Of the eight witnesses who saw the killer in or near the store, seven could not identify Graham in the original police reports. He was sent to his death, contrary to the Biblical admonition, on the basis of a single eyewitness, Bernadine Skillern. Her story was convincingly told, but contradicted by two other witnesses who were never called to testify or even interviewed by the indisputably incompetent court-appointed defense attorney.
How stacked is the deck? The higher courts, including the Supreme Court (which last week refused, 5-4, to review the case), tend to trust the original jurors–unless the original jurors have new doubts. Then their views don’t matter. Three of the original jurors in the Graham case said that if they had heard all the witnesses originally, they would have voted to acquit. The higher courts were unmoved.
The bottom line is that the “full and fair” access to the courts that Bush brags about is now a mirage. In Herrera v. Collins (1993), the Supreme Court made it much tougher to bring a constitutional claim of innocence. And the 1996 Anti-Terrorism and Effective Death Penalty Act–pushed by the Clinton administration–sharply curtailed federal review of state cases. Despite numerous appeals, the facts of the Graham case were never formally revisited. After his 1981 trial, no court gave Graham even a short hearing on the question of his guilt or innocence.
That left a claim of “ineffective counsel,” which is like buying a lottery ticket. The Supreme Court has only twice in two centuries granted relief on those grounds. Lower courts also routinely reject such claims, in part because they are so often the last refuge of the guilty.
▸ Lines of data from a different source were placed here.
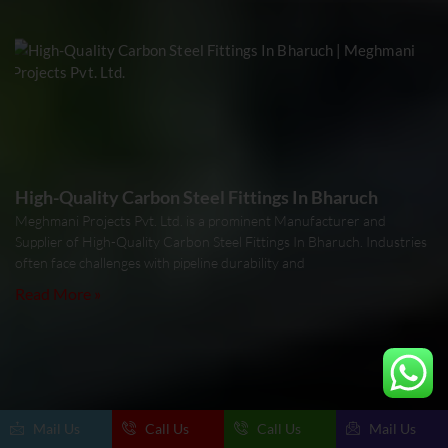
High-Quality Carbon Steel Fittings In Bharuch
Meghmani Projects Pvt. Ltd. is a prominent Manufacturer and
Supplier of High-Quality Carbon Steel Fittings In Bharuch. Industries
often face challenges with pipeline durability and
Read More »
Mail Us
Call Us
Call Us
Mail Us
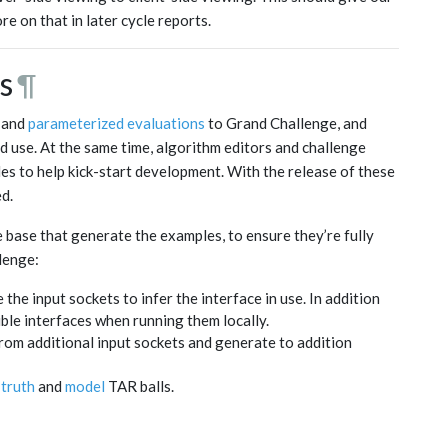
e on that in later cycle reports.
s
¶
and
parameterized evaluations
to Grand Challenge, and
ld use. At the same time, algorithm editors and challenge
s to help kick-start development. With the release of these
d.
 base that generate the examples, to ensure they’re fully
lenge:
he input sockets to infer the interface in use. In addition
ssible interfaces when running them locally.
om additional input sockets and generate to addition
truth
and
model
TAR balls.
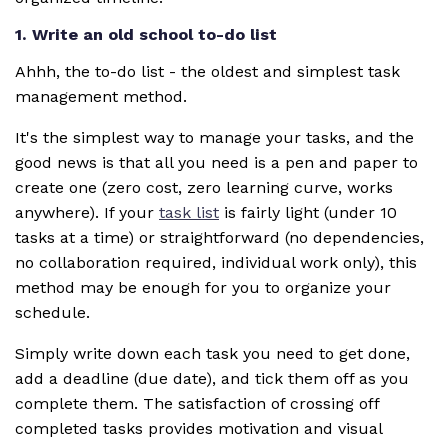
1. Write an old school to-do list
Ahhh, the to-do list - the oldest and simplest task
management method.
It's the simplest way to manage your tasks, and the
good news is that all you need is a pen and paper to
create one (zero cost, zero learning curve, works
anywhere). If your
task list
is fairly light (under 10
tasks at a time) or straightforward (no dependencies,
no collaboration required, individual work only), this
method may be enough for you to organize your
schedule.
Simply write down each task you need to get done,
add a deadline (due date), and tick them off as you
complete them. The satisfaction of crossing off
completed tasks provides motivation and visual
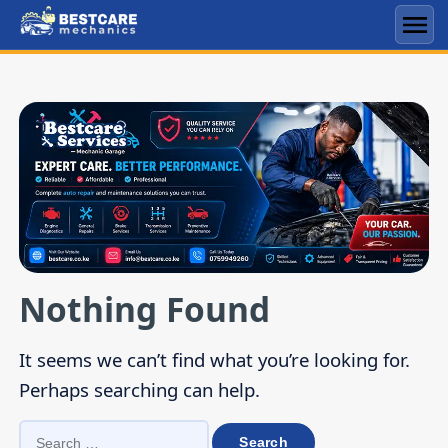
Skip
to
Men
content
Nothing Found
It seems we can’t find what you’re looking for.
Perhaps searching can help.
SEARCH
FOR:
The courts apply what is jokingly called the “mirror test”–if it fogs up (because of the lawyer’s breathing), he’s “effective.” The Chicago Tribune reported that in 43 of the 131 executions on Bush’s watch–almost one third–inmates were represented by counsel publicly sanctioned for misconduct (sometimes in unrelated cases) by the state bar association.
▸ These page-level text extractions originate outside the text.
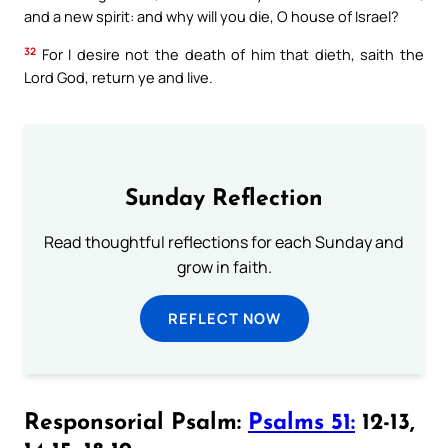
and a new spirit: and why will you die, O house of Israel?
32
For I desire not the death of him that dieth, saith the
Lord God, return ye and live.
Sunday Reflection
Read thoughtful reflections for each Sunday and
grow in faith.
REFLECT NOW
Responsorial Psalm:
Psalms 51:
12-13,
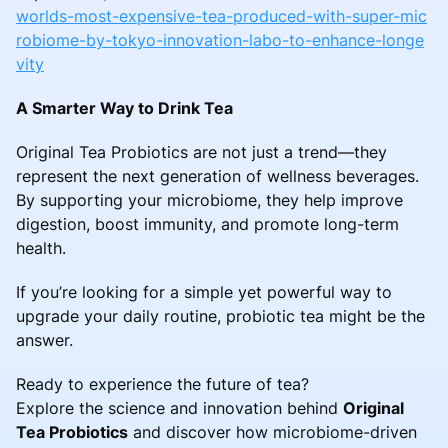
worlds-most-expensive-tea-produced-with-super-mic
robiome-by-tokyo-innovation-labo-to-enhance-longe
vity
A Smarter Way to Drink Tea
Original Tea Probiotics are not just a trend—they
represent the next generation of wellness beverages.
By supporting your microbiome, they help improve
digestion, boost immunity, and promote long-term
health.
If you’re looking for a simple yet powerful way to
upgrade your daily routine, probiotic tea might be the
answer.
Ready to experience the future of tea?
Explore the science and innovation behind
Original
Tea Probiotics
and discover how microbiome-driven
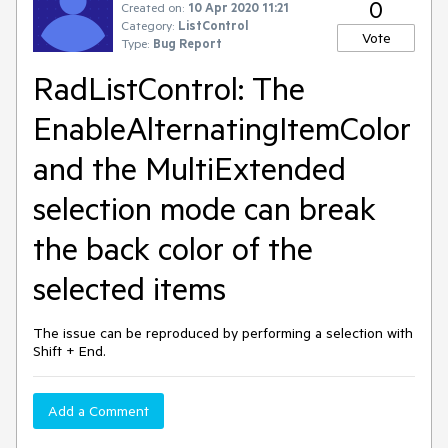
0
Created on:
10 Apr 2020 11:21
Category:
ListControl
Vote
Type:
Bug Report
RadListControl: The
EnableAlternatingItemColor
and the MultiExtended
selection mode can break
the back color of the
selected items
The issue can be reproduced by performing a selection with
Shift + End.
Add a Comment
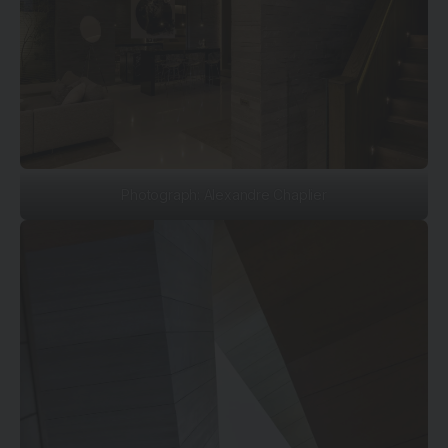
Photograph: Alexandre Chaplier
The closer you look at the Texas system, the more questions it raises about Bush’s leadership. One reason Texas has executed three times as many inmates as the next state (Virginia) is that Texas is one of only eight states that does not have a sentence of life in prison without parole. (Juries usually like that option.) And Texas is one of only a few states without a public-defender system. In 1995 Bush vetoed a bill that would have provided for one. He prefers a system where elected judges appoint lawyers who also often happen to be contributors to the judges’ campaigns. These defense attorneys have a strong financial incentive to plead out cases and otherwise help the prosecution.
Gore doesn’t want to make any of this an issue, so it almost certainly won’t hurt Bush in November. But campaigns are about more than who wins. They also help the country crystallize its view of itself. A new poll shows that nearly 60 percent of Texans believe the state has, at some point, executed the innocent. No matter. These voters apparently view state-sanctioned murder as a fair price to pay for maintaining the status quo. A real leader would try to take his people to a better place. Will Bush? I have reasonable doubt.